I have a Leopold fc660M that I spilled coffee on. Not an entire mug but probably a few large sips. I cleaned it with alcohol and a day later replaced the switches that were sticking. A day or two later a few switches were intermittently working. Then the entire home row except for G and H was not working as well as 1 or 2 other switches- backslash and question mark I think. Maybe tab too. I can check again if that info is needed. The felt mat had moisture on it that didn't dry when I assembled it and it screwed it up. I screwed up.
Now what's so special about this board? These are "vintage browns" from 3 years ago and the bump is ever just so slightly detectable. Almost, but not quite a linear. It must be this particular lot cuz any other brown is considerably more clicky. Most people would hate it. It was my favorite board. It was also very quiet. I like them so much I want to transfer them to my new Leopold, also with browns. It just seems a little ridiculous to do so- to put them back into the same model board. I'm using it now. I have 10 boards and I use like 2 of them.

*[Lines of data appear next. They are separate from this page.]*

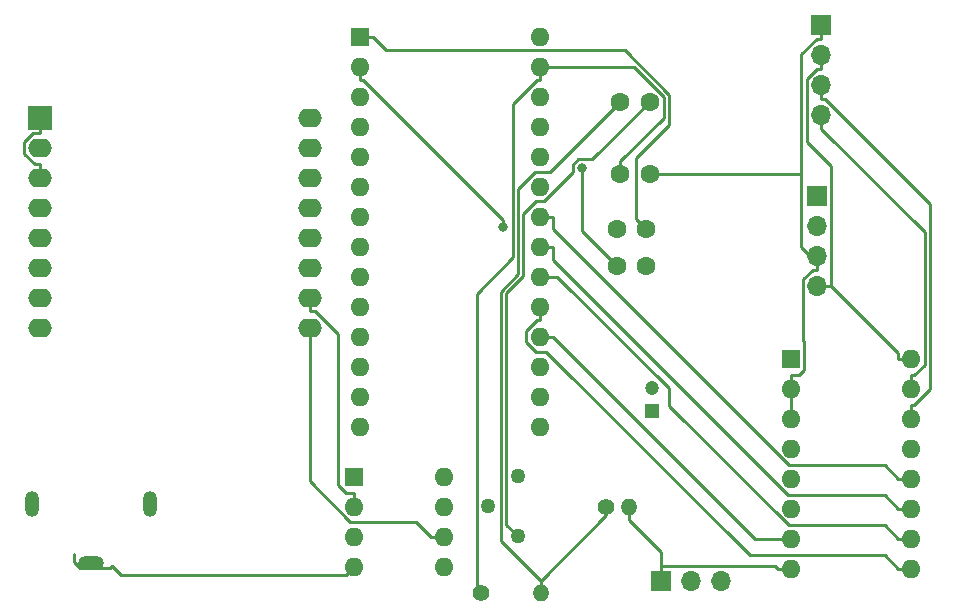
<source format=gbr>
%TF.GenerationSoftware,KiCad,Pcbnew,7.0.6*%
%TF.CreationDate,2023-11-13T16:35:45+01:00*%
%TF.ProjectId,c64sid,63363473-6964-42e6-9b69-6361645f7063,rev?*%
%TF.SameCoordinates,Original*%
%TF.FileFunction,Copper,L2,Bot*%
%TF.FilePolarity,Positive*%
%FSLAX46Y46*%
G04 Gerber Fmt 4.6, Leading zero omitted, Abs format (unit mm)*
G04 Created by KiCad (PCBNEW 7.0.6) date 2023-11-13 16:35:45*
%MOMM*%
%LPD*%
G01*
G04 APERTURE LIST*
%TA.AperFunction,ComponentPad*%
%ADD10R,1.600000X1.600000*%
%TD*%
%TA.AperFunction,ComponentPad*%
%ADD11O,1.600000X1.600000*%
%TD*%
%TA.AperFunction,ComponentPad*%
%ADD12C,1.600000*%
%TD*%
%TA.AperFunction,ComponentPad*%
%ADD13R,1.700000X1.700000*%
%TD*%
%TA.AperFunction,ComponentPad*%
%ADD14O,1.700000X1.700000*%
%TD*%
%TA.AperFunction,ComponentPad*%
%ADD15C,1.400000*%
%TD*%
%TA.AperFunction,ComponentPad*%
%ADD16O,1.400000X1.400000*%
%TD*%
%TA.AperFunction,ComponentPad*%
%ADD17O,1.200000X2.200000*%
%TD*%
%TA.AperFunction,ComponentPad*%
%ADD18O,2.200000X1.200000*%
%TD*%
%TA.AperFunction,ComponentPad*%
%ADD19R,1.200000X1.200000*%
%TD*%
%TA.AperFunction,ComponentPad*%
%ADD20C,1.200000*%
%TD*%
%TA.AperFunction,ComponentPad*%
%ADD21C,1.260000*%
%TD*%
%TA.AperFunction,ComponentPad*%
%ADD22R,2.000000X2.000000*%
%TD*%
%TA.AperFunction,ComponentPad*%
%ADD23O,2.000000X1.600000*%
%TD*%
%TA.AperFunction,ViaPad*%
%ADD24C,0.800000*%
%TD*%
%TA.AperFunction,Conductor*%
%ADD25C,0.250000*%
%TD*%
G04 APERTURE END LIST*
D10*
%TO.P,U3,1,CAP1A*%
%TO.N,Net-(U3-CAP1A)*%
X116970000Y-56250000D03*
D11*
%TO.P,U3,2,CAP2A*%
%TO.N,Net-(U3-CAP2A)*%
X116970000Y-58790000D03*
%TO.P,U3,3,CAP1B*%
%TO.N,Net-(U3-CAP1B)*%
X116970000Y-61330000D03*
%TO.P,U3,4,CAP2B*%
%TO.N,Net-(U3-CAP2B)*%
X116970000Y-63870000D03*
%TO.P,U3,5,~{RES}*%
%TO.N,/~{res}*%
X116970000Y-66410000D03*
%TO.P,U3,6,S2*%
%TO.N,/clk*%
X116970000Y-68950000D03*
%TO.P,U3,7,R~{W}*%
%TO.N,/r~{w}*%
X116970000Y-71490000D03*
%TO.P,U3,8,~{CS}*%
%TO.N,/~{cs}*%
X116970000Y-74030000D03*
%TO.P,U3,9,A0*%
%TO.N,/A_{0}*%
X116970000Y-76570000D03*
%TO.P,U3,10,A1*%
%TO.N,/A_{1}*%
X116970000Y-79110000D03*
%TO.P,U3,11,A2*%
%TO.N,/A_{2}*%
X116970000Y-81650000D03*
%TO.P,U3,12,A3*%
%TO.N,/A_{3}*%
X116970000Y-84190000D03*
%TO.P,U3,13,A4*%
%TO.N,/A_{4}*%
X116970000Y-86730000D03*
%TO.P,U3,14,GND*%
%TO.N,unconnected-(U3-GND-Pad14)*%
X116970000Y-89270000D03*
%TO.P,U3,15,D0*%
%TO.N,/D0*%
X132210000Y-89270000D03*
%TO.P,U3,16,D1*%
%TO.N,/D1*%
X132210000Y-86730000D03*
%TO.P,U3,17,D2*%
%TO.N,/D2*%
X132210000Y-84190000D03*
%TO.P,U3,18,D3*%
%TO.N,/D3*%
X132210000Y-81650000D03*
%TO.P,U3,19,D4*%
%TO.N,/D4*%
X132210000Y-79110000D03*
%TO.P,U3,20,D5*%
%TO.N,/D5*%
X132210000Y-76570000D03*
%TO.P,U3,21,D6*%
%TO.N,/D6*%
X132210000Y-74030000D03*
%TO.P,U3,22,D7*%
%TO.N,/D7*%
X132210000Y-71490000D03*
%TO.P,U3,23,POTY*%
%TO.N,unconnected-(U3-POTY-Pad23)*%
X132210000Y-68950000D03*
%TO.P,U3,24,POTX*%
%TO.N,unconnected-(U3-POTX-Pad24)*%
X132210000Y-66410000D03*
%TO.P,U3,25,Vcc*%
%TO.N,VCC*%
X132210000Y-63870000D03*
%TO.P,U3,26,EXT*%
%TO.N,unconnected-(U3-EXT-Pad26)*%
X132210000Y-61330000D03*
%TO.P,U3,27,OUT*%
%TO.N,Net-(U3-OUT)*%
X132210000Y-58790000D03*
%TO.P,U3,28,Vdd*%
%TO.N,+12V*%
X132210000Y-56250000D03*
%TD*%
D12*
%TO.P,C6,1*%
%TO.N,Net-(U3-OUT)*%
X139022300Y-67870000D03*
%TO.P,C6,2*%
%TO.N,GND*%
X141522300Y-67870000D03*
%TD*%
D13*
%TO.P,J1,1,Pin_1*%
%TO.N,GND*%
X142500000Y-102300000D03*
D14*
%TO.P,J1,2,Pin_2*%
%TO.N,Audio*%
X145040000Y-102300000D03*
%TO.P,J1,3,Pin_3*%
X147580000Y-102300000D03*
%TD*%
D15*
%TO.P,R17,1*%
%TO.N,Net-(C5-Pad1)*%
X137860000Y-96100000D03*
D16*
%TO.P,R17,2*%
%TO.N,GND*%
X139760000Y-96100000D03*
%TD*%
D15*
%TO.P,R18,1*%
%TO.N,Net-(U3-OUT)*%
X127210000Y-103350000D03*
D16*
%TO.P,R18,2*%
%TO.N,Net-(C5-Pad1)*%
X132290000Y-103350000D03*
%TD*%
D12*
%TO.P,C1,1*%
%TO.N,Net-(U3-CAP2A)*%
X138750000Y-72500000D03*
%TO.P,C1,2*%
%TO.N,Net-(U3-CAP1A)*%
X141250000Y-72500000D03*
%TD*%
D10*
%TO.P,U5,1,GAIN*%
%TO.N,unconnected-(U5-GAIN-Pad1)*%
X116520000Y-93500000D03*
D11*
%TO.P,U5,2,-*%
%TO.N,GND*%
X116520000Y-96040000D03*
%TO.P,U5,3,+*%
%TO.N,Net-(U5-+)*%
X116520000Y-98580000D03*
%TO.P,U5,4,GND*%
%TO.N,GND*%
X116520000Y-101120000D03*
%TO.P,U5,5*%
%TO.N,Net-(C3-Pad1)*%
X124140000Y-101120000D03*
%TO.P,U5,6,V+*%
%TO.N,VCC*%
X124140000Y-98580000D03*
%TO.P,U5,7,BYPASS*%
%TO.N,unconnected-(U5-BYPASS-Pad7)*%
X124140000Y-96040000D03*
%TO.P,U5,8,GAIN*%
%TO.N,unconnected-(U5-GAIN-Pad8)*%
X124140000Y-93500000D03*
%TD*%
D13*
%TO.P,J3,1,Pin_1*%
%TO.N,GND*%
X156025000Y-55250000D03*
D14*
%TO.P,J3,2,Pin_2*%
%TO.N,VCC*%
X156025000Y-57790000D03*
%TO.P,J3,3,Pin_3*%
%TO.N,/SCL*%
X156025000Y-60330000D03*
%TO.P,J3,4,Pin_4*%
%TO.N,/SDA*%
X156025000Y-62870000D03*
%TD*%
D10*
%TO.P,U1,1,A0*%
%TO.N,unconnected-(U1-A0-Pad1)*%
X153500000Y-83510000D03*
D11*
%TO.P,U1,2,A1*%
%TO.N,GND*%
X153500000Y-86050000D03*
%TO.P,U1,3,A2*%
X153500000Y-88590000D03*
%TO.P,U1,4,P0*%
%TO.N,/D0*%
X153500000Y-91130000D03*
%TO.P,U1,5,P1*%
%TO.N,/D1*%
X153500000Y-93670000D03*
%TO.P,U1,6,P2*%
%TO.N,/D2*%
X153500000Y-96210000D03*
%TO.P,U1,7,P3*%
%TO.N,/D3*%
X153500000Y-98750000D03*
%TO.P,U1,8,VSS*%
%TO.N,GND*%
X153500000Y-101290000D03*
%TO.P,U1,9,P4*%
%TO.N,/D4*%
X163660000Y-101290000D03*
%TO.P,U1,10,P5*%
%TO.N,/D5*%
X163660000Y-98750000D03*
%TO.P,U1,11,P6*%
%TO.N,/D6*%
X163660000Y-96210000D03*
%TO.P,U1,12,P7*%
%TO.N,/D7*%
X163660000Y-93670000D03*
%TO.P,U1,13,~{INT}*%
%TO.N,unconnected-(U1-~{INT}-Pad13)*%
X163660000Y-91130000D03*
%TO.P,U1,14,SCL*%
%TO.N,/SCL*%
X163660000Y-88590000D03*
%TO.P,U1,15,SDA*%
%TO.N,/SDA*%
X163660000Y-86050000D03*
%TO.P,U1,16,VDD*%
%TO.N,VCC*%
X163660000Y-83510000D03*
%TD*%
D17*
%TO.P,P1,T*%
%TO.N,N/C*%
X99200000Y-95800000D03*
D18*
%TO.P,P1,S*%
X94200000Y-100800000D03*
D17*
%TO.P,P1,R*%
X89200000Y-95800000D03*
%TD*%
D19*
%TO.P,C3,1*%
%TO.N,Net-(C3-Pad1)*%
X141750000Y-87950000D03*
D20*
%TO.P,C3,2*%
%TO.N,Net-(P1-R)*%
X141750000Y-85950000D03*
%TD*%
D12*
%TO.P,C2,1*%
%TO.N,Net-(U3-CAP1B)*%
X138750000Y-75650000D03*
%TO.P,C2,2*%
%TO.N,Net-(U3-CAP2B)*%
X141250000Y-75650000D03*
%TD*%
D21*
%TO.P,RV1,1,1*%
%TO.N,Audio*%
X130370000Y-98550000D03*
%TO.P,RV1,2,2*%
%TO.N,Net-(U5-+)*%
X127830000Y-96010000D03*
%TO.P,RV1,3,3*%
%TO.N,GND*%
X130370000Y-93470000D03*
%TD*%
D13*
%TO.P,J2,1,Pin_1*%
%TO.N,/In*%
X155675000Y-69700000D03*
D14*
%TO.P,J2,2,Pin_2*%
%TO.N,/D3*%
X155675000Y-72240000D03*
%TO.P,J2,3,Pin_3*%
%TO.N,GND*%
X155675000Y-74780000D03*
%TO.P,J2,4,Pin_4*%
%TO.N,VCC*%
X155675000Y-77320000D03*
%TD*%
D22*
%TO.P,U2,1,~{RST}*%
%TO.N,/RST*%
X89890000Y-63110000D03*
D23*
%TO.P,U2,2,A0*%
%TO.N,/In*%
X89890000Y-65650000D03*
%TO.P,U2,3,D0*%
%TO.N,/RST*%
X89890000Y-68190000D03*
%TO.P,U2,4,SCK/D5*%
%TO.N,/A_{1}*%
X89890000Y-70730000D03*
%TO.P,U2,5,MISO/D6*%
%TO.N,/A_{2}*%
X89890000Y-73270000D03*
%TO.P,U2,6,MOSI/D7*%
%TO.N,/A_{3}*%
X89890000Y-75810000D03*
%TO.P,U2,7,CS/D8*%
%TO.N,/A_{4}*%
X89890000Y-78350000D03*
%TO.P,U2,8,3V3*%
%TO.N,unconnected-(U2-3V3-Pad8)*%
X89890000Y-80890000D03*
%TO.P,U2,9,5V*%
%TO.N,VCC*%
X112750000Y-80890000D03*
%TO.P,U2,10,GND*%
%TO.N,GND*%
X112750000Y-78350000D03*
%TO.P,U2,11,D4*%
%TO.N,/A_{0}*%
X112750000Y-75810000D03*
%TO.P,U2,12,D3*%
%TO.N,/D3*%
X112750000Y-73270000D03*
%TO.P,U2,13,SDA/D2*%
%TO.N,/SDA*%
X112750000Y-70730000D03*
%TO.P,U2,14,SCL/D1*%
%TO.N,/SCL*%
X112750000Y-68190000D03*
%TO.P,U2,15,RX*%
%TO.N,unconnected-(U2-RX-Pad15)*%
X112750000Y-65650000D03*
%TO.P,U2,16,TX*%
%TO.N,unconnected-(U2-TX-Pad16)*%
X112750000Y-63110000D03*
%TD*%
D12*
%TO.P,C5,1*%
%TO.N,Net-(C5-Pad1)*%
X139022300Y-61760000D03*
%TO.P,C5,2*%
%TO.N,Audio*%
X141522300Y-61760000D03*
%TD*%
D24*
%TO.N,Net-(U3-CAP1B)*%
X135759900Y-67367500D03*
%TO.N,Net-(U3-CAP2A)*%
X129125900Y-72380600D03*
%TD*%
D25*
%TO.N,GND*%
X92775000Y-100683148D02*
X92775000Y-100050000D01*
X93316852Y-101225000D02*
X92775000Y-100683148D01*
X95825000Y-101225000D02*
X93316852Y-101225000D01*
X96000000Y-101050000D02*
X95825000Y-101225000D01*
X96775000Y-101825000D02*
X96000000Y-101050000D01*
X116520000Y-101120000D02*
X115815000Y-101825000D01*
X115815000Y-101825000D02*
X96775000Y-101825000D01*
%TO.N,/SCL*%
X163893500Y-87463100D02*
X163660000Y-87463100D01*
X165266600Y-86090000D02*
X163893500Y-87463100D01*
X165266600Y-70380700D02*
X165266600Y-86090000D01*
X156392800Y-61506900D02*
X165266600Y-70380700D01*
X156025000Y-61506900D02*
X156392800Y-61506900D01*
X156025000Y-60330000D02*
X156025000Y-61506900D01*
X163660000Y-88590000D02*
X163660000Y-87463100D01*
%TO.N,/SDA*%
X156025000Y-62870000D02*
X156025000Y-64046900D01*
X163660000Y-86050000D02*
X163660000Y-84923100D01*
X163893500Y-84923100D02*
X163660000Y-84923100D01*
X164798000Y-84018600D02*
X163893500Y-84923100D01*
X164798000Y-72819900D02*
X164798000Y-84018600D01*
X156025000Y-64046900D02*
X164798000Y-72819900D01*
%TO.N,/RST*%
X89309400Y-64436900D02*
X89890000Y-64436900D01*
X88563100Y-65183200D02*
X89309400Y-64436900D01*
X88563100Y-66158800D02*
X88563100Y-65183200D01*
X89467400Y-67063100D02*
X88563100Y-66158800D01*
X89890000Y-67063100D02*
X89467400Y-67063100D01*
X89890000Y-68190000D02*
X89890000Y-67063100D01*
X89890000Y-63110000D02*
X89890000Y-64436900D01*
%TO.N,/D7*%
X163660000Y-93670000D02*
X162533100Y-93670000D01*
X132210000Y-71490000D02*
X133336900Y-71490000D01*
X161406200Y-92543100D02*
X162533100Y-93670000D01*
X153316200Y-92543100D02*
X161406200Y-92543100D01*
X133336900Y-72563800D02*
X153316200Y-92543100D01*
X133336900Y-71490000D02*
X133336900Y-72563800D01*
%TO.N,/D6*%
X133336900Y-75156900D02*
X133336900Y-74030000D01*
X153263100Y-95083100D02*
X133336900Y-75156900D01*
X161406200Y-95083100D02*
X153263100Y-95083100D01*
X162533100Y-96210000D02*
X161406200Y-95083100D01*
X163660000Y-96210000D02*
X162533100Y-96210000D01*
X132210000Y-74030000D02*
X133336900Y-74030000D01*
%TO.N,/D5*%
X163660000Y-98750000D02*
X162533100Y-98750000D01*
X161406200Y-97623100D02*
X162533100Y-98750000D01*
X153278300Y-97623100D02*
X161406200Y-97623100D01*
X143128800Y-87473600D02*
X153278300Y-97623100D01*
X143128800Y-85989200D02*
X143128800Y-87473600D01*
X133709600Y-76570000D02*
X143128800Y-85989200D01*
X132210000Y-76570000D02*
X133709600Y-76570000D01*
%TO.N,/D4*%
X131976500Y-80236900D02*
X132210000Y-80236900D01*
X131064300Y-81149100D02*
X131976500Y-80236900D01*
X131064300Y-82113200D02*
X131064300Y-81149100D01*
X131871100Y-82920000D02*
X131064300Y-82113200D01*
X132740200Y-82920000D02*
X131871100Y-82920000D01*
X149983300Y-100163100D02*
X132740200Y-82920000D01*
X161406200Y-100163100D02*
X149983300Y-100163100D01*
X162533100Y-101290000D02*
X161406200Y-100163100D01*
X163660000Y-101290000D02*
X162533100Y-101290000D01*
X132210000Y-79110000D02*
X132210000Y-80236900D01*
%TO.N,/D3*%
X132210000Y-81650000D02*
X133336900Y-81650000D01*
X150436900Y-98750000D02*
X133336900Y-81650000D01*
X153500000Y-98750000D02*
X150436900Y-98750000D01*
%TO.N,Net-(U3-CAP1B)*%
X135759900Y-72659900D02*
X135759900Y-67367500D01*
X138750000Y-75650000D02*
X135759900Y-72659900D01*
%TO.N,Net-(U3-CAP2A)*%
X129125900Y-71791100D02*
X129125900Y-72380600D01*
X117251700Y-59916900D02*
X129125900Y-71791100D01*
X116970000Y-59916900D02*
X117251700Y-59916900D01*
X116970000Y-58790000D02*
X116970000Y-59916900D01*
%TO.N,Net-(U3-CAP1A)*%
X119223800Y-57376900D02*
X118096900Y-56250000D01*
X139404900Y-57376900D02*
X119223800Y-57376900D01*
X143172400Y-61144400D02*
X139404900Y-57376900D01*
X143172400Y-63753200D02*
X143172400Y-61144400D01*
X140394500Y-66531100D02*
X143172400Y-63753200D01*
X140394500Y-71644500D02*
X140394500Y-66531100D01*
X141250000Y-72500000D02*
X140394500Y-71644500D01*
X116970000Y-56250000D02*
X118096900Y-56250000D01*
%TO.N,VCC*%
X155675000Y-77320000D02*
X156738500Y-77320000D01*
X156025000Y-57790000D02*
X156025000Y-58966900D01*
X163660000Y-83510000D02*
X162533100Y-83510000D01*
X162533100Y-83002700D02*
X162533100Y-83510000D01*
X156850400Y-77320000D02*
X162533100Y-83002700D01*
X156738500Y-77320000D02*
X156850400Y-77320000D01*
X155659200Y-58966900D02*
X156025000Y-58966900D01*
X154833600Y-59792500D02*
X155659200Y-58966900D01*
X154833600Y-65151500D02*
X154833600Y-59792500D01*
X156851900Y-67169800D02*
X154833600Y-65151500D01*
X156851900Y-77318500D02*
X156851900Y-67169800D01*
X156850400Y-77320000D02*
X156851900Y-77318500D01*
X121743100Y-97310000D02*
X123013100Y-98580000D01*
X116176600Y-97310000D02*
X121743100Y-97310000D01*
X112750000Y-93883400D02*
X116176600Y-97310000D01*
X112750000Y-80890000D02*
X112750000Y-93883400D01*
X124140000Y-98580000D02*
X123013100Y-98580000D01*
%TO.N,Audio*%
X129397200Y-97577200D02*
X130370000Y-98550000D01*
X129397200Y-77984100D02*
X129397200Y-97577200D01*
X130836600Y-76544700D02*
X129397200Y-77984100D01*
X130836600Y-71247700D02*
X130836600Y-76544700D01*
X131916500Y-70167800D02*
X130836600Y-71247700D01*
X132596300Y-70167800D02*
X131916500Y-70167800D01*
X135033000Y-67731100D02*
X132596300Y-70167800D01*
X135033000Y-67066500D02*
X135033000Y-67731100D01*
X135458900Y-66640600D02*
X135033000Y-67066500D01*
X136641700Y-66640600D02*
X135458900Y-66640600D01*
X141522300Y-61760000D02*
X136641700Y-66640600D01*
%TO.N,GND*%
X115805500Y-94913100D02*
X116520000Y-94913100D01*
X115119300Y-94226900D02*
X115805500Y-94913100D01*
X115119300Y-81423600D02*
X115119300Y-94226900D01*
X113172600Y-79476900D02*
X115119300Y-81423600D01*
X112750000Y-79476900D02*
X113172600Y-79476900D01*
X112750000Y-78350000D02*
X112750000Y-79476900D01*
X116520000Y-96040000D02*
X116520000Y-94913100D01*
X153500000Y-88590000D02*
X153500000Y-86050000D01*
X155309200Y-75956900D02*
X155675000Y-75956900D01*
X154468600Y-76797500D02*
X155309200Y-75956900D01*
X154468600Y-81940800D02*
X154468600Y-76797500D01*
X154626900Y-82099100D02*
X154468600Y-81940800D01*
X154626900Y-84500600D02*
X154626900Y-82099100D01*
X154204400Y-84923100D02*
X154626900Y-84500600D01*
X153500000Y-84923100D02*
X154204400Y-84923100D01*
X153500000Y-86050000D02*
X153500000Y-84923100D01*
X155675000Y-74780000D02*
X155675000Y-75368400D01*
X155675000Y-75368400D02*
X155675000Y-75956900D01*
X156025000Y-55250000D02*
X156025000Y-56426900D01*
X154367200Y-67870000D02*
X141522300Y-67870000D01*
X154367200Y-74060600D02*
X154367200Y-67870000D01*
X155675000Y-75368400D02*
X154367200Y-74060600D01*
X154367200Y-57716900D02*
X154367200Y-67870000D01*
X155657200Y-56426900D02*
X154367200Y-57716900D01*
X156025000Y-56426900D02*
X155657200Y-56426900D01*
X142500000Y-102300000D02*
X142500000Y-101711500D01*
X153500000Y-101290000D02*
X152373100Y-101290000D01*
X152160500Y-101077400D02*
X152373100Y-101290000D01*
X142500000Y-101077400D02*
X152160500Y-101077400D01*
X142500000Y-101711500D02*
X142500000Y-101077400D01*
X142500000Y-99866900D02*
X139760000Y-97126900D01*
X142500000Y-101077400D02*
X142500000Y-99866900D01*
X139760000Y-96100000D02*
X139760000Y-97126900D01*
%TO.N,Net-(C5-Pad1)*%
X132290000Y-103350000D02*
X132290000Y-102323100D01*
X137860000Y-96753100D02*
X137860000Y-96100000D01*
X132290000Y-102323100D02*
X137860000Y-96753100D01*
X128894800Y-98927900D02*
X132290000Y-102323100D01*
X128894800Y-77847400D02*
X128894800Y-98927900D01*
X130384600Y-76357600D02*
X128894800Y-77847400D01*
X130384600Y-69119300D02*
X130384600Y-76357600D01*
X131823900Y-67680000D02*
X130384600Y-69119300D01*
X133102300Y-67680000D02*
X131823900Y-67680000D01*
X139022300Y-61760000D02*
X133102300Y-67680000D01*
%TO.N,Net-(U3-OUT)*%
X132210000Y-58790000D02*
X133336900Y-58790000D01*
X131976500Y-59916900D02*
X132210000Y-59916900D01*
X129931200Y-61962200D02*
X131976500Y-59916900D01*
X129931200Y-74927400D02*
X129931200Y-61962200D01*
X126861400Y-77997200D02*
X129931200Y-74927400D01*
X126861400Y-103001400D02*
X126861400Y-77997200D01*
X127210000Y-103350000D02*
X126861400Y-103001400D01*
X132210000Y-58790000D02*
X132210000Y-59916900D01*
X139022300Y-66809800D02*
X139022300Y-67870000D01*
X142705100Y-63127000D02*
X139022300Y-66809800D01*
X142705100Y-61337000D02*
X142705100Y-63127000D01*
X140158100Y-58790000D02*
X142705100Y-61337000D01*
X133336900Y-58790000D02*
X140158100Y-58790000D01*
%TD*%
M02*

</source>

My knowledge of the layout of the PCB is not enough to fix this. There could be one little spot of corrosion which could be scraped and soldered. Or the entire controller could be fudged. Or a short. I do plan on harvesting these switches anyway, but I would love to just fix it. Does someone smarter than me know where the problem lies based on my description? I've manually connected the switch prongs together and wired them to other switches, but could not get them to register in any way. The problem may not even be visible and I don't know what to look for. I haven't disassembled it yet, but I'm definitely keeping the switches. I also didn't clean the underside of the pcb well, but I know there was moisture on the mat so I'm sure that was the problem.

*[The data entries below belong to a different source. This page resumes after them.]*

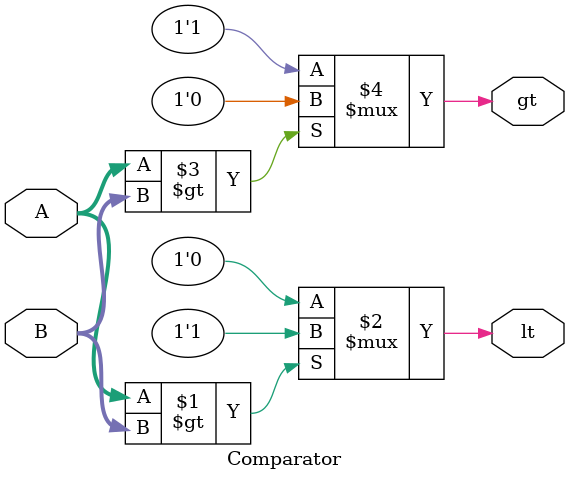
<source format=v>
`timescale 1ns/1ns
module Comparator (A ,B , lt , gt);

input [7:0] A;
input [7:0] B;  
output lt;
output gt;

assign lt = (A > B) ? 1'b1 : 1'b0;
assign gt = (A > B) ? 1'b0 : 1'b1;

endmodule

// assign lt = A > B ? B : A;
// assign gt = A > B ? A : B;


</source>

Is it possible to buy the PCB somewhere? That would be easy. I can check for open circuits or see if voltage registeres but I don't know where to look. There are sooo many traces. The fact that it's the home row may mean something. If someone thinks they may be helpful I can desolder all the switches and show both sides of the pcb. I was hoping one day I'd plug it in and it would work again, but that hasn't happened. If you can't help thanks for reading my long post anyway.
I hear there are clueboard pcb's that fit the Leopold case?